[[ Extracted material, beginning ]]
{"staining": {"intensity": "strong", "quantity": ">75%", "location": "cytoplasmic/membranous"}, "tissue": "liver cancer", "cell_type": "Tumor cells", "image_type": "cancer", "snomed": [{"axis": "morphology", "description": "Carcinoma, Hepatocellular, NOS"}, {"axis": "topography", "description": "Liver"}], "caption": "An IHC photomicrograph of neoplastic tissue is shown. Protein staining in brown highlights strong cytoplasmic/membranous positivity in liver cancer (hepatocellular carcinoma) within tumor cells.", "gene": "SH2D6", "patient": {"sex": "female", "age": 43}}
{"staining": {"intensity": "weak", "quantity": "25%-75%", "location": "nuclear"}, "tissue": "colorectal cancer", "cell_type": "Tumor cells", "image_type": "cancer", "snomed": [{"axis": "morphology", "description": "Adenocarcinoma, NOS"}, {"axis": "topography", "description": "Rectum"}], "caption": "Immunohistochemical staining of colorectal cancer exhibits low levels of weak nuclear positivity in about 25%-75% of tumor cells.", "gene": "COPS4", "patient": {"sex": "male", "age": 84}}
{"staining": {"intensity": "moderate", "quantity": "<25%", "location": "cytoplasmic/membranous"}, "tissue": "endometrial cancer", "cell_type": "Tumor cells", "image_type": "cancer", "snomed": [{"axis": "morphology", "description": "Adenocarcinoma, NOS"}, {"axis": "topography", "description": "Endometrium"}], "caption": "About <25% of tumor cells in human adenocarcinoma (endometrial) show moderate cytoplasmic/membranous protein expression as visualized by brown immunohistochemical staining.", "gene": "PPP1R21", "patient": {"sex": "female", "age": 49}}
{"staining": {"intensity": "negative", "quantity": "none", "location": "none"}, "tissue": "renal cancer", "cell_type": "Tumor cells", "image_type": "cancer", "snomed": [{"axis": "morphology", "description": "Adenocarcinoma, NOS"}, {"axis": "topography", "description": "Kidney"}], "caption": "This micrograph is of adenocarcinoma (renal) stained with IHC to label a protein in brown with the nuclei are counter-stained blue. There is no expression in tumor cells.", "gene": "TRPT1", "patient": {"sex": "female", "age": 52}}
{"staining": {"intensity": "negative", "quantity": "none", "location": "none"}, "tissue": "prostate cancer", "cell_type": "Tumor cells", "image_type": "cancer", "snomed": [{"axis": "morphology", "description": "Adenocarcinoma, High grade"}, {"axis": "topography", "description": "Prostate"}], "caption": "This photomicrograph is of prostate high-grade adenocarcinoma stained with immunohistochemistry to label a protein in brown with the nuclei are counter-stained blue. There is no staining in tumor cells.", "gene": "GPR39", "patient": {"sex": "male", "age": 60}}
[[ Extracted material, end ]]
_About this exercise_
For this exercise, the records above must be returned exactly.

_Task output_
{"staining": {"intensity": "strong", "quantity": ">75%", "location": "cytoplasmic/membranous"}, "tissue": "liver cancer", "cell_type": "Tumor cells", "image_type": "cancer", "snomed": [{"axis": "morphology", "description": "Carcinoma, Hepatocellular, NOS"}, {"axis": "topography", "description": "Liver"}], "caption": "An IHC photomicrograph of neoplastic tissue is shown. Protein staining in brown highlights strong cytoplasmic/membranous positivity in liver cancer (hepatocellular carcinoma) within tumor cells.", "gene": "SH2D6", "patient": {"sex": "female", "age": 43}}
{"staining": {"intensity": "weak", "quantity": "25%-75%", "location": "nuclear"}, "tissue": "colorectal cancer", "cell_type": "Tumor cells", "image_type": "cancer", "snomed": [{"axis": "morphology", "description": "Adenocarcinoma, NOS"}, {"axis": "topography", "description": "Rectum"}], "caption": "Immunohistochemical staining of colorectal cancer exhibits low levels of weak nuclear positivity in about 25%-75% of tumor cells.", "gene": "COPS4", "patient": {"sex": "male", "age": 84}}
{"staining": {"intensity": "moderate", "quantity": "<25%", "location": "cytoplasmic/membranous"}, "tissue": "endometrial cancer", "cell_type": "Tumor cells", "image_type": "cancer", "snomed": [{"axis": "morphology", "description": "Adenocarcinoma, NOS"}, {"axis": "topography", "description": "Endometrium"}], "caption": "About <25% of tumor cells in human adenocarcinoma (endometrial) show moderate cytoplasmic/membranous protein expression as visualized by brown immunohistochemical staining.", "gene": "PPP1R21", "patient": {"sex": "female", "age": 49}}
{"staining": {"intensity": "negative", "quantity": "none", "location": "none"}, "tissue": "renal cancer", "cell_type": "Tumor cells", "image_type": "cancer", "snomed": [{"axis": "morphology", "description": "Adenocarcinoma, NOS"}, {"axis": "topography", "description": "Kidney"}], "caption": "This micrograph is of adenocarcinoma (renal) stained with IHC to label a protein in brown with the nuclei are counter-stained blue. There is no expression in tumor cells.", "gene": "TRPT1", "patient": {"sex": "female", "age": 52}}
{"staining": {"intensity": "negative", "quantity": "none", "location": "none"}, "tissue": "prostate cancer", "cell_type": "Tumor cells", "image_type": "cancer", "snomed": [{"axis": "morphology", "description": "Adenocarcinoma, High grade"}, {"axis": "topography", "description": "Prostate"}], "caption": "This photomicrograph is of prostate high-grade adenocarcinoma stained with immunohistochemistry to label a protein in brown with the nuclei are counter-stained blue. There is no staining in tumor cells.", "gene": "GPR39", "patient": {"sex": "male", "age": 60}}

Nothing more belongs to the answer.